That's a fuzzy topic, so I think you need to try different things to find a solution.
Switching the clock to 12MHz IRC source:
// Switch BASE_M4_CLOCK from whatever clock to IRC
LPC_CGU->BASE_M4_CLK = (0x01 << 11) | (0x01 << 24) ; // Autoblock Enable, Set clock source to IRC
LPC_CGU->PLL1_CTRL |= 1; // Disable PLL1
LPC_CGU->PLL0USB_CTRL |= 1;
LPC_CGU->PLL0AUDIO_CTRL |= 1;
// Further preparations
LPC_CREG->FLASHCFGA |= 0x0000F000; // Set maximum wait states for internal flash
LPC_CREG->FLASHCFGB |= 0x0000F000;
This can be done on the fly, the switchover point between the high frequency and the 12MHz is controlled internally. Doing this under debugger control may not work (as you can see).

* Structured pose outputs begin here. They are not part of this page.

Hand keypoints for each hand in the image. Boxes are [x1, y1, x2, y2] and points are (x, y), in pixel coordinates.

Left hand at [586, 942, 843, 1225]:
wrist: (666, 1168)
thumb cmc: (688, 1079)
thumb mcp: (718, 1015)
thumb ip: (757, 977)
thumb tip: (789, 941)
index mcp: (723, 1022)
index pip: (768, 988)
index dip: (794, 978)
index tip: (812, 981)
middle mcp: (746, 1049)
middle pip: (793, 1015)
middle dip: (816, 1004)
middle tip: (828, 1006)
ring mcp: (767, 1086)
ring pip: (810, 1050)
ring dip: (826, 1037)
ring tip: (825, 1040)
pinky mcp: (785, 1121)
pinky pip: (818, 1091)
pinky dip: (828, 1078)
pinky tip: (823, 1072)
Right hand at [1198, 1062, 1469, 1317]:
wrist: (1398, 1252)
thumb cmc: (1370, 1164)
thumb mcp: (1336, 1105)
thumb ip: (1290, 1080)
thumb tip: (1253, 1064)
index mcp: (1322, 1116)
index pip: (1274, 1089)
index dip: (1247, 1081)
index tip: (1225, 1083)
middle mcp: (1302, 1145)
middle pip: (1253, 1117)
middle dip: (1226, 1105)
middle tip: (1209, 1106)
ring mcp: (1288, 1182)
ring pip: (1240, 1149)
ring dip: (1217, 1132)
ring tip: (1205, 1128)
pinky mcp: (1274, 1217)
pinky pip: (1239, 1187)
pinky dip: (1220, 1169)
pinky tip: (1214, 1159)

What's really interesting is this point with delay = 300. I can't explain this. In the past I have seen strange effects from the compilers, sometimes with high optimization level O3 things were completely optimized away.

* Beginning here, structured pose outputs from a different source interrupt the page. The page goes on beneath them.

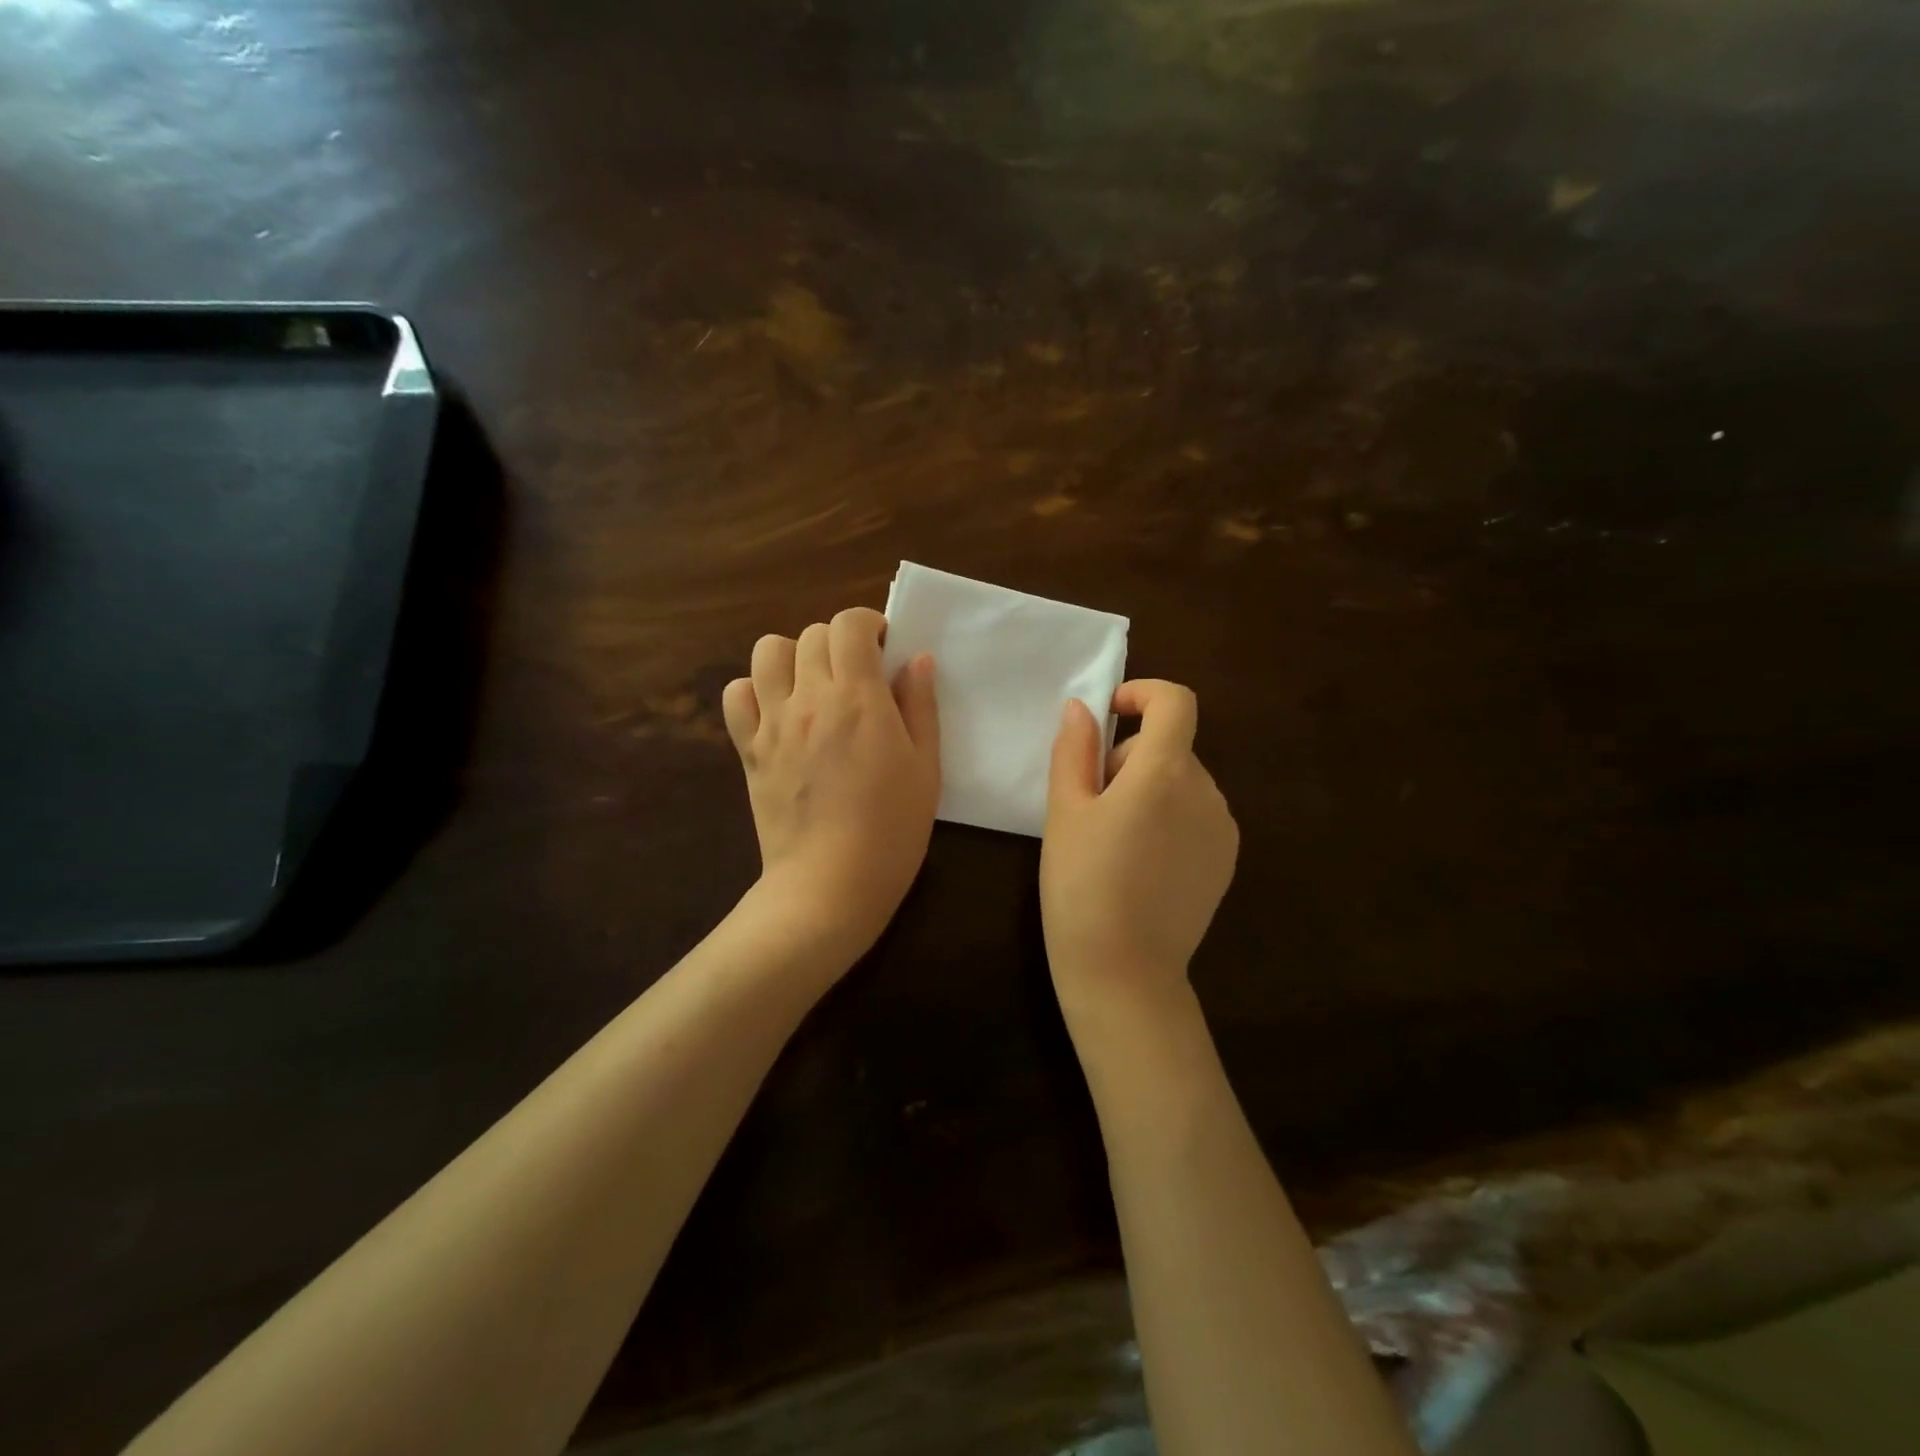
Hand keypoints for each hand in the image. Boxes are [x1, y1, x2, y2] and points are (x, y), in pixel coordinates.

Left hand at [722, 607, 940, 962]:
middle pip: (811, 634)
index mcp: (858, 697)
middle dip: (839, 642)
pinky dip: (754, 690)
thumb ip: (921, 706)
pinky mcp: (749, 750)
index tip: (884, 648)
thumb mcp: (926, 767)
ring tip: (814, 685)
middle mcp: (809, 698)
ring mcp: (773, 723)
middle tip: (858, 674)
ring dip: (794, 656)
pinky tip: (778, 712)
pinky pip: (736, 695)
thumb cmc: (892, 829)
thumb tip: (915, 659)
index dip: (869, 624)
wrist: (829, 885)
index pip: (849, 624)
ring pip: (767, 652)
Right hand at [1041, 680, 1238, 1014]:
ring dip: (1148, 790)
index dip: (1142, 694)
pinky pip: (1196, 815)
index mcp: (1165, 772)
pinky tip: (1141, 865)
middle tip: (1091, 806)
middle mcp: (1206, 792)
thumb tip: (1082, 708)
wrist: (1124, 971)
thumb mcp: (1065, 812)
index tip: (1108, 718)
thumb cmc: (1081, 885)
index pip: (1176, 702)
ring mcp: (1222, 828)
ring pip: (1181, 782)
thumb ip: (1074, 750)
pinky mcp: (1226, 860)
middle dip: (1129, 759)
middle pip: (1170, 747)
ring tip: (1113, 841)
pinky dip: (1168, 819)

It's also very important where the code resides, when it's executed. A loop is sometimes so short that it completely fits into the buffer of the flash accelerator, you can call it cache. Sometimes I have surrounded such a delay by GPIO on/off commands to see with an oscilloscope how long the loop really is.
You should do a test without code optimization and maybe also with a different delay implementation:
for (d = 0; d < delay; d++);
{
__NOP(); // that's for ARM CC, this can't be optimized away
__NOP();
}
Before you write the reset bit, let the M4 core and the bus system finish everything:
__ISB();
__DSB();
// Write reset bit
For MCUXpresso with the GCC compiler the instructions look this way:
__asm volatile ("nop\n");
__asm volatile ("isb\n");
__asm volatile ("dsb\n");
If you perform the chip reset from the M0APP core, then you should stall the M4, maybe like this:
1) Issue an interrupt to the Cortex-M4 side
2) In the ISR on the M4 side perform the ISB() and the DSB() and then go into a while(1);
3) Wait long enough on the M0 side to let the M4 do this and then write on the CORE_RST reset register bit
In general you should carefully think about the things which can happen to the other side if you perform a system kill action from one core. The two cores execute asynchronously, but using the same bus resources. In principle it would be better to delegate this chip reset task to the M4 core, because you can keep the M0APP in reset state while you're working on the wind back and the CORE_RST.
Regards,
Bernhard.